I was in Kauai last week for a cousin's wedding. With the exception of threatening rain, it was picture perfect. The sun coming out between the clouds as the happy couple followed the instructions of a Hawaiian minister. The bride was stunning with her hair done up in orchids, her dress, form fitting and flowing down at the ankles. He was in a traditional, Filipino barong and sandals. The Poipu surf striking up against the black, lava-rock reef sending sea water bursting behind the wedding party. Just after the man-and-wife kisses, we retreated for snowcones of blue and gold, Mai Tai and Mango and the secret splash of cream.
In a private house down the road overlooking the beach, the reception setup was all under tents. Hand-made sushi, oysters, hot pupus (appetizers) and an open bar. I've been such a lush while in Honolulu that I decide to spare my family my personal displays, but we all watch the groom and his best men get tanked and chummy. The band had an Island Reagge beat that only sped up for Stevie Wonder's "Superstition."
We did the electric slide to a country song.
The children spun on their backs in the grass that was our dance floor.
Then at 11 p.m., our family went home. The 10 cases of beer and other leftover booze went back with the 20-somethings to the Sheraton and I'm certain more drinking.
For me and my immediate family (with a 10- and a 7-year-old, a toddler and an infant in tow), the next day was spent at the Fern Grotto and a drive out to the beach at Hanalei. That's where they filmed the movie South Pacific
. Yes, we were in Bali Hai.
The next day, the family flew back to Honolulu at noon and gave me an extra airline ticket that would leave at 9 p.m. that night. Like the accidental tourist I am, I drove out, saw a gigantic Kauai waterfall and plowed forward up miles of mountain to the Waimea Canyon lookout. Gorgeous. Carved and plummeting. With white birds aloft in the crevaces of mud red, rock and green.
I drove back down to the beach at Waimea and splashed and sunned some more. Then I made it back to Lehui where the airport was to hold up and look for something gay to do. I got on the internet at a book store and got a phone number. Apparently there are no gay bars in Kauai. The gay men there just have gatherings. So I called this guy Jason who was having that weekend's gathering. He was having a bonfire out by where I had just came from, which was a considerable drive back where I came from. But he was very hospitable and lured me out there.
The party was at his mom's house right on the beach. Not a grand place, and tight for the six children and two adults who were there when he grew up. But the lawn opened up to the beach and the island of Niihau in the distance.

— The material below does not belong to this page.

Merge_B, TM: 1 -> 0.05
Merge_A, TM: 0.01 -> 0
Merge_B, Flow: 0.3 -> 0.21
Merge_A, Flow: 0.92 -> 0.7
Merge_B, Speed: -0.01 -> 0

About six people eventually came, but that sunset was stunning. The orange ball going back behind Niihau made you realize why people who grow up here never leave.
But as I sat there chatting with these guys, many of them either old or content, I knew all this beauty was not yet for me. I had to fly back to Honolulu and then to the urban, city ways of Chi-town and commence with burning the ball of energy still inside me.